The role of social prescribing was explored in one of a series of 12 articles produced by the GPs at the Deep End.4 The GPs who took part in the Social Prescribing Project thought that it was important to help patients take control of their health and wellbeing and saw this as a core primary care role, centred on their personal relationships with individual patients. The GPs "valued other organisations that can further this goal, and regularly point patients in their direction".

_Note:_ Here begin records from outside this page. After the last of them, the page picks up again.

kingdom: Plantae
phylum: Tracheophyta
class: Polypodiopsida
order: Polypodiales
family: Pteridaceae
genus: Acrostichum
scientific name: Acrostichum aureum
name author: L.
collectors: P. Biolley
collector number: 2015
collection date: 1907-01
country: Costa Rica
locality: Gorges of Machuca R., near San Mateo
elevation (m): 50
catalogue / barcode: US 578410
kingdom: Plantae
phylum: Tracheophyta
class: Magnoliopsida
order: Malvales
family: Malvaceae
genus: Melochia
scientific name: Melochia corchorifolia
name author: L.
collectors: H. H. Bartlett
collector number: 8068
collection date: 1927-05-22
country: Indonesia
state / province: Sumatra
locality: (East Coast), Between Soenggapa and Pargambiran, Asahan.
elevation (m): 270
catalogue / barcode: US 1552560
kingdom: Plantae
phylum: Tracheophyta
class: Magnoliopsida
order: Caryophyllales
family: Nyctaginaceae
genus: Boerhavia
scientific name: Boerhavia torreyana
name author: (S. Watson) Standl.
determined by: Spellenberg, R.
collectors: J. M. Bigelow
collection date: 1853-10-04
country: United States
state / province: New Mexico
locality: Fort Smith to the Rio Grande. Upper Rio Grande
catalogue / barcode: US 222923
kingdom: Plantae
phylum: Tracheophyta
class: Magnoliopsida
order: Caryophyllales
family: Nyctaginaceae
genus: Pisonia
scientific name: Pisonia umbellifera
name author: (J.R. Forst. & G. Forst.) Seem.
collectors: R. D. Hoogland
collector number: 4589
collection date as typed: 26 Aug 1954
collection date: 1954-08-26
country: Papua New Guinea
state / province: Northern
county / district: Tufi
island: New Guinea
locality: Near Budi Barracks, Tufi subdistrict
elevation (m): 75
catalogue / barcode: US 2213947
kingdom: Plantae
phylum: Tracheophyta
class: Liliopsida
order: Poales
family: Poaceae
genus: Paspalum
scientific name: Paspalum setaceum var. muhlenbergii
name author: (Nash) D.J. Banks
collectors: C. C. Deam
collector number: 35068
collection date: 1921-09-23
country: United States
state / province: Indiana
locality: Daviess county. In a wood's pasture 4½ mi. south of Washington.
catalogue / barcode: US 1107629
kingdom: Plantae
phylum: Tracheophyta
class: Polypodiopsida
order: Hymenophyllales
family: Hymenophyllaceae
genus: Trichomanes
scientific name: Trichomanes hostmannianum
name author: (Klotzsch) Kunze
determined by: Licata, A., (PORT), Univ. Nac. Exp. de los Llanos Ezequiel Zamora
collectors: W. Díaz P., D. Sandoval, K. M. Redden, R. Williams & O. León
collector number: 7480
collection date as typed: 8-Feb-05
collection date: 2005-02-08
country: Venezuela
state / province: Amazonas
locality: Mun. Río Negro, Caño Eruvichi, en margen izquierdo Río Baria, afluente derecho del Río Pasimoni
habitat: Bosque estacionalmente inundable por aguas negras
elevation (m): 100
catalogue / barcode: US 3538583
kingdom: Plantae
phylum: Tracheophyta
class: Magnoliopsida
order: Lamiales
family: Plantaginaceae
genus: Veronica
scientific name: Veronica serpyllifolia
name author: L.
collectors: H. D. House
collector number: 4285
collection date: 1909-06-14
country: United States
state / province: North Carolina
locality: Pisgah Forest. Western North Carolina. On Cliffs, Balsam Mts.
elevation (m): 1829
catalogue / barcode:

Primary care teams are central to developments designed to increase social capital and members of the team, such as receptionists who often live locally and community nurses already have valuable local knowledge. This is particularly important as the rising number of people with long term conditions are higher users of the health and social care services and account for a majority of GP appointments.5

Support to live well may be accessed through signposting to local opportunities for arts and creativity, physical activity, learning new skills, volunteering, mutual aid, befriending and self-help, as well as support with issues related to employment, benefits, housing, debt, legal advice, or parenting.

This community aspect of supporting self management was explored in the Scottish Government ALISS project6 (Access to Local Information to Support Self Management). Adult learners, who were attending an adult literacy group, tracked their journey of seeking support to live well with their long term condition(s) in their local community. The findings were that although support was there, people usually missed it; it was hard to access information about local resources. The ALISS project echoed numerous reports which refer to the negative impact of poor health literacy and need for robust advocacy systems.

The Links Project was an opportunity to examine accessing local support from another angle, the perspective of primary care staff, to find out what they knew about community resources and how prepared they were, both culturally and in practical terms, to signpost people to local groups and organisations.

The project used service improvement methodology to diagnose problems, identify opportunities for change, plan and test changes and measure improvement. One of these methods was the Plan Do Study Act, a cycle of change which encourages growth of knowledge through making changes and then reflecting on the consequences on those changes.